Reproduce every item below verbatim, leaving out the pictures.

[BEGIN GIVEN DATA]

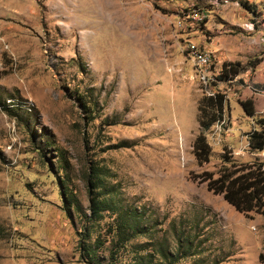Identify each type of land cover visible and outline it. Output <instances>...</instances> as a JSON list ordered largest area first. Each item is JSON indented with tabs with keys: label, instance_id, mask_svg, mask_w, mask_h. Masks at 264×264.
<instances>
[{
	"label": "rangeland",
	"instance_id": "obj_1",
	"mask_svg": "<svg viewBox=\"0 0 264 264\" xmlns=\"http://www.w3.org/2000/svg\"><path fill=\"white\" fill-rule=\"evenodd\" d=\"M263 86L264 0H0V264H264V216L194 179L264 160Z\"/></svg>",
	"mask_w": 264,
	"mask_h": 264
},
{
	"label": "trees",
	"instance_id": "obj_2",
	"mask_svg": "<svg viewBox=\"0 0 264 264\" xmlns=\"http://www.w3.org/2000/svg\"><path fill=\"white\" fill-rule=\"evenodd\" d=\"M228 67L227 69L226 66H223L221 70V74L227 79L231 80L240 73L235 68V65L229 64ZM205 99L209 108L203 107L202 105L198 108L200 113L198 124L201 131L193 144L194 156L200 164L208 162L210 158V148L204 138L203 132L223 117L225 107L224 97L219 93L209 94ZM242 107L248 115H253V108L250 101L243 102ZM261 123L264 125V122ZM248 146L252 150H264V129L250 132ZM194 179H198V183L205 184L207 190L213 194L221 195L224 201L231 205L237 212L244 214L253 212L264 216V160L259 163L244 164L238 167L234 164L230 167H223L218 171L217 176L211 172H203ZM109 207L110 204L108 202L97 200L94 192L90 191V211L92 219H98L100 217L99 213L103 210L110 209ZM133 220L135 221L133 225L122 221L118 225L120 231L124 232L126 228L136 231V216ZM119 240L124 241L127 239L120 237ZM81 249L85 252L87 251V246L83 244ZM148 262L150 263L151 261L148 260ZM90 263L94 264L95 260H91ZM133 264L142 263L137 262Z\"/></svg>",
	"mask_w": 264,
	"mask_h": 264
},
{
	"label": "built area",
	"instance_id": "obj_3",
	"mask_svg": "<svg viewBox=\"0 0 264 264\" xmlns=\"http://www.w3.org/2000/svg\"><path fill=\"white\" fill-rule=\"evenodd\" d=\"M202 17L203 15L200 13L193 14V19L196 21H200ZM189 54L191 58L196 62L197 66L200 68H208L212 64L211 55L203 49L199 48V46L191 45Z\"/></svg>",
	"mask_w": 264,
	"mask_h": 264
},
{
	"label": "bare ground",
	"instance_id": "obj_4",
	"mask_svg": "<svg viewBox=\"0 0 264 264\" xmlns=\"http://www.w3.org/2000/svg\"><path fill=\"white\" fill-rule=\"evenodd\" d=\"M88 38V37H87ZM89 39V38H88Z\"/></svg>",
	"mask_w": 264,
	"mask_h": 264
}]
</instances>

[END GIVEN DATA]

> _ANSWER TO THE PROBLEM_
Identify each type of land cover visible and outline it. Output <instances>...</instances> as a JSON list ordered largest area first. Each item is JSON indented with tabs with keys: label, instance_id, mask_svg, mask_w, mask_h. Masks at 264×264.
<instances>
[{
	"label": "rangeland",
	"instance_id": "obj_1",
	"mask_svg": "<svg viewBox=\"0 0 264 264\" xmlns=\"http://www.w3.org/2000/svg\"><path fill=\"white\" fill-rule=\"evenodd\" d=\"M263 86L264 0H0V264H264V216L194 179L264 160Z\"/></svg>",
	"mask_w": 264,
	"mask_h": 264
},
{
	"label": "trees",
	"instance_id": "obj_2",
	"mask_svg": "<svg viewBox=\"0 0 264 264\" xmlns=\"http://www.w3.org/2000/svg\"><path fill=\"white\" fill-rule=\"evenodd\" d=\"M228 67L227 69L226 66H223L221 70V74L227 79L231 80L240 73L235 68V65L229 64ZM205 99L209 108L203 107L202 105L198 108L200 113L198 124L201 131L193 144L194 156L200 164L208 162L210 158V148L204 138L203 132L223 117L225 107L224 97L219 93L209 94ZM242 107L248 115H253V108L250 101L243 102ZM261 123L264 125V122ZM248 146L252 150H264V129L250 132ZM194 179H198V183L205 184L207 190L213 194L221 195L224 201L231 205L237 212L244 214L253 212L264 216V160L259 163L244 164L238 167L234 164L230 167H223L218 171L217 176L211 172H203ZM109 207L110 204L108 202L97 200L94 192L90 191V211L92 219H98L100 217L99 213L103 210L110 209ZM133 220L135 221L133 225L122 221L118 225L120 231L124 232L126 228L136 231V216ZM119 240L124 241L127 239L120 237ZM81 249L85 252L87 251V246L83 244ZM148 262L150 263L151 261L148 260ZM90 263L94 264L95 260H91ZM133 264L142 263L137 262Z\"/></svg>",
	"mask_w": 264,
	"mask_h": 264
},
{
	"label": "built area",
	"instance_id": "obj_3",
	"mask_svg": "<svg viewBox=\"0 0 264 264\" xmlns=\"http://www.w3.org/2000/svg\"><path fill=\"white\" fill-rule=\"evenodd\" d=\"M202 17L203 15L200 13L193 14V19L196 21H200ZM189 54L191 58L196 62L197 66L200 68H208L212 64L211 55L203 49L199 48V46L191 45Z\"/></svg>",
	"mask_w": 264,
	"mask_h": 264
},
{
	"label": "bare ground",
	"instance_id": "obj_4",
	"mask_svg": "<svg viewBox=\"0 0 264 264\" xmlns=\"http://www.w3.org/2000/svg\"><path fill=\"white\" fill-rule=\"evenodd\" d=\"M88 38V37H87ZM89 39V38H88Z\"/></svg>",
	"mask_w": 264,
	"mask_h": 264
}]
</instances>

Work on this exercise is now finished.